两人顺着溪流一路往下走,那只瘸狐狸一瘸一拐地跟在周默屁股后面。
虽说腿脚不便,但速度也一点不比两条腿的人慢。
回到之前那片土坑洞口,陈若家那四条狗正在草丛里撒欢。
领头的小黑转过身,警惕起来,其余三条狗也将狐狸围住。
陈若打了个响指。
四条狗摇着尾巴凑上前。
那火狐狸非但不躲,反而打了个哈欠,一屁股坐在地上。
小黑凑过去,在它身上仔细嗅了嗅,竟然伸出舌头舔了舔狐狸的耳朵。
狐狸发出一声舒服的呼噜声。
“神了!这畜生真是神了!”周默在后头看得很吃惊。
走到山的出口时。
那只瘸狐狸站在树下,一动不动。
它回过头,看了一眼背后那片森林,还有些不舍。
周默停下脚步,从兜里翻出最后一块野猪肉干,用力抛到狐狸脚下。
狐狸低下头,将肉干卷进嘴里,嚼了几口咽下,随后跟上了两人的步伐,走出了这片大山。
下午时分,清河沟生产队很热闹。
陈若和周默刚踏进村口,就被刚下工的社员们围住。
“哎哟喂!老大,你俩这是上哪逮的红毛狗?这毛色也太亮堂了!”
“你说啥呢,你看不出来吗,这分明是只狐狸!”
村里的人说来说去,几个小孩更是大着胆子想伸手去摸。
火狐狸躲到周默两腿中间,警惕地盯着众人。
陈若挡开几个小孩伸过来的手。
“山上碰见的,腿瘸了。我们看着可怜,带回来当个宠物养着解闷。”
这年头谁有闲心养狐狸当宠物?
换作以前,早有人来说了。
但现在,没人敢说。
人群让开一条道,整个大队现在都指望着陈若那服装加工的活计挣大钱。
推开陈家的门,陈若指着宽敞的院子,转头看向周默。
“我家不养拴着的活物,它要是自己跑了,你那十块钱伙食费我可不退。”
事实证明,陈若完全低估了这只狐狸的厚脸皮。
不过短短几天功夫,这火狐狸不仅没跑,反而在陈家混得风生水起。
没想到瘸狐狸很快就适应了,还和陈若家的狗小黑它们一起睡觉、玩耍,小黑它们也接纳了它。
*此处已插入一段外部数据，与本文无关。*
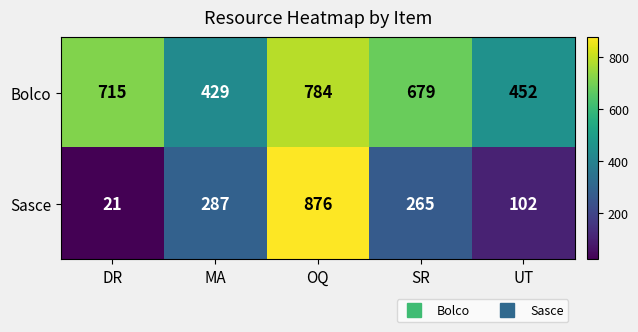

At which label does Bolco first exceed 679?

DR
平时在大队溜达,要是有别的狗欺负瘸狐狸,小黑它们就会一起保护它。
几天后的一个清晨。
陈若刚走出院子,准备去公社看看缝纫机的进度,迎面就撞上了一个人。
生产队书记李卫国杵在路中间。
陈若很疑惑。
没等陈若开口,李卫国很着急。
“陈若!你个小王八犊子!你可把我害惨了!你把咱们整个清河沟都给毁了!”
陈若没有挣脱,看着李卫国。
“李叔,出什么事了?”
李卫国松开手,蹲在地上,十分的着急。
“出什么事?你去地里看看!你现在就去西坡那片水田看看!”
他指着村里的方向。
“自从你弄了那个什么服装加工,村里家家户户的娘们儿连夜踩缝纫机,大老爷们儿白天都不肯下地了,全窝在家里帮忙剪线头、叠衣服!”
李卫国没想到事情会演变成这样,本以为陈若带大家挣钱是好事,结果大家光顾着挣钱,不顾种地了。
“地里长满了野草!水都干了,老祖宗留下来的根呐,就为了你那些钱,没人用心种庄稼,好几家的地都快荒了,快愁死我了!”